7 Feb 2019

Passive houses: warm, dry and sustainable, but why so rare?

From Nine To Noon, 10:14 am on 7 February 2019

Warm, dry and cheap to run, passive houses - also known as super-houses - are built to a rigorous, voluntary standard for energy efficiency, using high-spec windows, insulation and mechanical ventilation systems.

They typically keep indoor temperatures to 20 degrees centigrade year-round.

Jason Quinn is a passive house designer and the country's only passive house certifier, he says New Zealand houses are often cold, drafty and mouldy and with tens of thousands of new homes being built in the next decade, employing passive house technology is a no-brainer.

With just 24 fully certified passive houses in the country Quinn has published a book of case studies showing the benefits of passive design which will be launched at the Passive House Conference in Wellington this weekend.

A passive house uses, Quinn says, tiny amounts of energy annually.

"What makes it a passive house is a performance standard for very low energy use for heating and cooling, and when I say low, I mean really low - the same amount of power you use to run your fridge would heat your house for the whole winter keeping the temperature at 20 degrees centigrade throughout whole home."

It is a relatively new concept; the first passive home was built in 1991 in Germany. The passive part refers to the windows, walls and floor.

"The things that will last for 100 years or more, instead of looking at how good is that air conditioner or how cheap is that burner to run."

This means the house has to be designed right from the start, he says.

"Everything works together, if you just took the passive solar technologies and just smashed them back into a building without doing that modelling and knowing how it's going to work you can actually cause some problems," Quinn says.

He tells Kathryn Ryan of an Auckland home he's trying to fix that became a solar oven in the summer.

"I've got a home I'm working on in Auckland this week where they've built themselves a solar oven by applying those [passive] technologies without doing the most important part which is running the simulation and knowing how it will all work."

The Dunedin High Street cohousing project is an example of how to get it right, he says.

"They've insulated the slab, the walls and the roof and the they've put in mechanical ventilation with heat recovery - throughout each of those homes they'll have fresh air all the time, you know that perfect spring day? It's like that all the time in their house everywhere."

They've taken really good care at the junctions between different building elements such as roof and walls, and walls and windows, Quinn says. It is at those junctions where air leakage can happen.

The better the insulation the more those junctions matter, he says.

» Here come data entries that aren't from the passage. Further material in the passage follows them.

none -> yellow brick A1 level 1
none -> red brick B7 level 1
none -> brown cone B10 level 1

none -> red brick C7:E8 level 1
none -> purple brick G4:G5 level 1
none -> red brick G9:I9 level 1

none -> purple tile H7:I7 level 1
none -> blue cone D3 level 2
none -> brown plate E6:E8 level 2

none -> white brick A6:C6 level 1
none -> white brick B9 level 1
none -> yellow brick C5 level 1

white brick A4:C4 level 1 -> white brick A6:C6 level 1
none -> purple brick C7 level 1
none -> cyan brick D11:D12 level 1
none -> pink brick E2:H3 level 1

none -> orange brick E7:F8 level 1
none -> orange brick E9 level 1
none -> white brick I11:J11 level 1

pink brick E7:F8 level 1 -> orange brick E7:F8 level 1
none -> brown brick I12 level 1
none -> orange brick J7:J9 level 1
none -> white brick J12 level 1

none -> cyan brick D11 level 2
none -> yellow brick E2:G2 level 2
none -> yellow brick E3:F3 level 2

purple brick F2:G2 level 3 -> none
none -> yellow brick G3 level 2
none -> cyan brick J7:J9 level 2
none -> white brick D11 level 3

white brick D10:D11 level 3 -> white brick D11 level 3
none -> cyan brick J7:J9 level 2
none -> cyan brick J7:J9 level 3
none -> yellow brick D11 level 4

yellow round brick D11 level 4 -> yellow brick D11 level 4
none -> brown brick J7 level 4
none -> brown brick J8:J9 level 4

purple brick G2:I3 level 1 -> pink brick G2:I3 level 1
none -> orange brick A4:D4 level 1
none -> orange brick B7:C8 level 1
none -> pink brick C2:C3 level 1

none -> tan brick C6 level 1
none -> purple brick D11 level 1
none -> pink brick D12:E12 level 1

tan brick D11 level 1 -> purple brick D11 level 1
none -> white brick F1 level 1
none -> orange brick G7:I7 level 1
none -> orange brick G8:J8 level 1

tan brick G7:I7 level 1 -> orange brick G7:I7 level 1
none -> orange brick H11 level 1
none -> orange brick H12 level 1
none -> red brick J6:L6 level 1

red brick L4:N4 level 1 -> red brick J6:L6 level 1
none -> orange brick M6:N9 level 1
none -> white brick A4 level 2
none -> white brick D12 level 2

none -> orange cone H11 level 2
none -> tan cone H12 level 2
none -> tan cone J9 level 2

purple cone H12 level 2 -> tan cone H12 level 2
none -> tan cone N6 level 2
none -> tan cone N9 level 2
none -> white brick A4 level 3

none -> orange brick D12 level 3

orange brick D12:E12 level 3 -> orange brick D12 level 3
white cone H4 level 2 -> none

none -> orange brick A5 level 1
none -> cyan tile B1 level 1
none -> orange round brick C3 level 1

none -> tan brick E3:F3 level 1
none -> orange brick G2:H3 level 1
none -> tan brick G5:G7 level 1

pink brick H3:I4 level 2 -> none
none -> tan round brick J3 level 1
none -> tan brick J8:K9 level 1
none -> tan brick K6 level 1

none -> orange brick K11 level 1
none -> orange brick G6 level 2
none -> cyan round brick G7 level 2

"It's like a bucket, if you have a whole bunch of holes in it you don't care about any one particular hole but if you've got a well-sealed bucket and you poke a hole in it - it matters."

All passive houses built thus far in New Zealand have mechanical ventilation with heat recovery, he says.

"It's a system that takes exhaust air from the wet parts of the house; the kitchen the bathrooms and exhausts it through a heat exchanger and brings some fresh air through that same heat exchanger so the outgoing warm air preheats the incoming fresh air and it works the same way in reverse in the summer for your air-conditioning.

"You don't waste the energy by throwing it out the window by opening windows or exhaust fans - you can recover it."

Quinn says people often confuse passive houses with solar passive houses.

"Solar passive is a guess and hope system, put some more windows towards the north and maybe it'll be OK, maybe not, the difference is with a passive house you've done the modelling so if you do orient it for passive solar because you've got a great site you can take into account and use less insulation, but if you get a site that's in the valley and you've got no northern aspect you maybe put more insulation in so you still have the same energy bills."

No one passive house is the same as another he says, they are designed to perform in all of New Zealand's varied climates.

"If you have one in Kaitaia it's going to have double glazing and more insulation than the New Zealand building code, but not much more, just really careful about thermal bridges perhaps whereas in Queenstown we will have triple glazing and much thicker insulation."

He says both houses would have the same winter heating bills.

The current building code has just three climate zones for the whole country, just one for the entire South Island, he says.

"Homes in Nelson and homes in Queenstown shouldn't have the same level of insulation if you want the same performance," Quinn says

For passive houses 17 climate zones are used, and adjusted for elevation, so an elevated site in Queenstown would have a different specs to a lakeside house, he says.

New Zealand's current building code is pretty poor, he says.

"It's dis-incentivising good design for one thing, it's just a legal minimum and not meant to be used for design but a legal minimum.

"It doesn't have any requirement for ventilation in it - which is the big thing, if you're in an existing home you should have continuous ventilation in that building and be heating it all winter for your health and we don't have that in our homes because it's not in the code."

He says that shows even in newly-built homes.

"Even modern houses built today you'll often find mould within just a few years at the edges of the carpet where it's just too cold and too damp."

The book, which can be downloaded for free, will be launched at this weekend's Passive House Conference in Wellington.